Friday, March 29, 2024

Pictures or it didn’t happen

Social media is what lets us share all the things we’re doing in a virtual community full of friends and strangers. People all over the world use social media. It helps the world stay connected and enables us to keep up with the fast world in which we live.

Having Kylie Jenner like your Instagram post for once or getting retweeted by one of your favorite eye-candy celebrities, may be something you dream of happening.

For most of our generation, you’re probably more likely to check how many likes you received on a picture than checking your email in the morning because, let’s be real, email is where all your teachers contact you about that dreaded test on Monday.

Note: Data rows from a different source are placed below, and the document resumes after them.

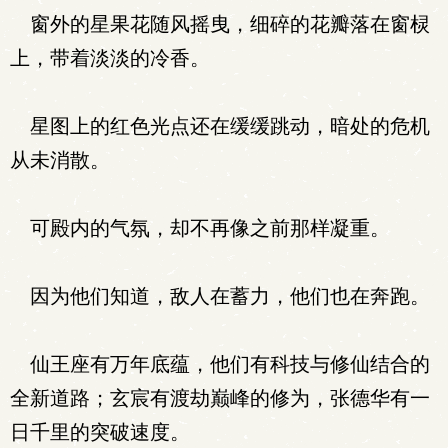
窗外的星果花随风摇曳，细碎的花瓣落在窗棂
上，带着淡淡的冷香。
星图上的红色光点还在缓缓跳动，暗处的危机
从未消散。
可殿内的气氛，却不再像之前那样凝重。
因为他们知道，敌人在蓄力，他们也在奔跑。
仙王座有万年底蕴，他们有科技与修仙结合的
全新道路；玄宸有渡劫巅峰的修为，张德华有一
日千里的突破速度。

And don’t forget to look at what all your friends did last night on Snapchat or you’ll be out of the loop for the next couple of days. Even if your friends didn’t have that much fun, I’m sure they got a video of themselves chugging a beer or taking synchronized shots to make it look like an awesome time.

With all of the things social media lets you do, such as knowing who is nearby and being able to see who people talk to, it’s starting to affect us.

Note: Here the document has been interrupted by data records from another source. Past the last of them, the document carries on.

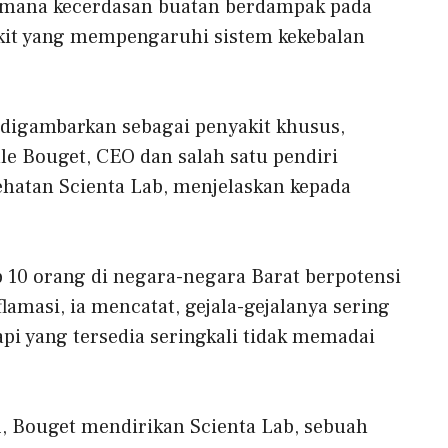
mana kecerdasan buatan berdampak pada
kit yang mempengaruhi sistem kekebalan
 digambarkan sebagai penyakit khusus,
le Bouget, CEO dan salah satu pendiri
ehatan Scienta Lab, menjelaskan kepada
p 10 orang di negara-negara Barat berpotensi
amasi, ia mencatat, gejala-gejalanya sering
pi yang tersedia seringkali tidak memadai
1, Bouget mendirikan Scienta Lab, sebuah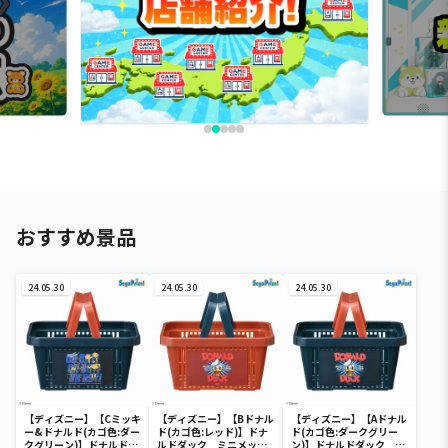
おすすめ景品
24.05.30
24.05.30
24.05.30
【ディズニー】【Cミッキ
【ディズニー】【Bドナル
【ディズニー】【Aドナル
ー&ドナルド(カゴ色:ダー
ド(カゴ色:レッド)】ドナ
ド(カゴ色:ダークグリー
クグリーン)】ドナルドダ
ルドダック ミニメッシ
ン)】ドナルドダック ミ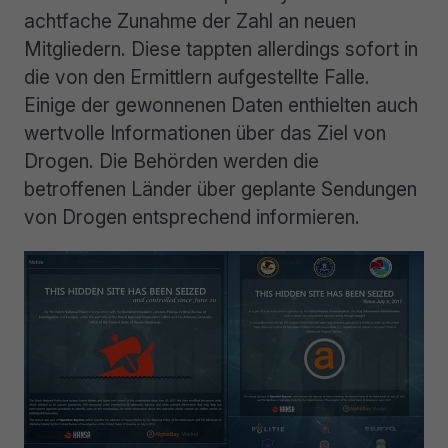
achtfache Zunahme der Zahl an neuen
Mitgliedern. Diese tappten allerdings sofort in
die von den Ermittlern aufgestellte Falle.
Einige der gewonnenen Daten enthielten auch
wertvolle Informationen über das Ziel von
Drogen. Die Behörden werden die
betroffenen Länder über geplante Sendungen
von Drogen entsprechend informieren.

If you go to an expensive restaurant and don’t take a picture of your delicious meal, did you actually go? If your best friend doesn’t post a picture of both of you from a party last night, are you actually her best friend?

I recently attended a concert at a nearby venue, and I happened to leave my phone at home on accident that day. Without a story of the concert on my Snapchat or pictures of me and my best friends, it was like I never went. Some of my friends at school didn’t even believe that I went.I had the time of my life. But to the social media world, it never happened.

Our place on the social ladder depends on how we display ourselves in the virtual world.

Have you ever had that awkward moment when someone in your 8 a.m. class follows you on Instagram and it takes you a couple of days to figure out who it actually is because they look nothing like their pictures?

Social media lets us be pretty much anything we want to be, even a celebrity blogger like those skinny teen boys with hair covering their face that you drooled over on Tumblr in middle school.

A good indicator that smartphones are a problem is when you get a syllabus for a class and your teacher has to write in bold that cell phones are not allowed. It should be common courtesy to be able to put your phone away, but some kids hold on to them as if it’s their life support plug.

Social media has us acting like crazy people. We’ll do pretty much anything it tells us to, and no one seems to realize what’s occurring.

It can start a fight or end a relationship in a matter of minutes. Girls are going crazy stalking their boyfriend’s ex-girlfriend’s Twitter favorites, just in case.

It’s making people forget how to act in real life social settings and how to simply converse with someone without having your phone be the main priority.

A conversation isn’t a face-to-face thing anymore, and I know some people who don’t even answer phones anymore because texting has become the main form of communication.

Social media is a virtual drug: It takes up hours of our time, distracts students from work, and we suffer from withdrawal without it. It’s clear that we’re all addicted and need some help. Stuck in a daze, we can’t get out of this virtual world we have created.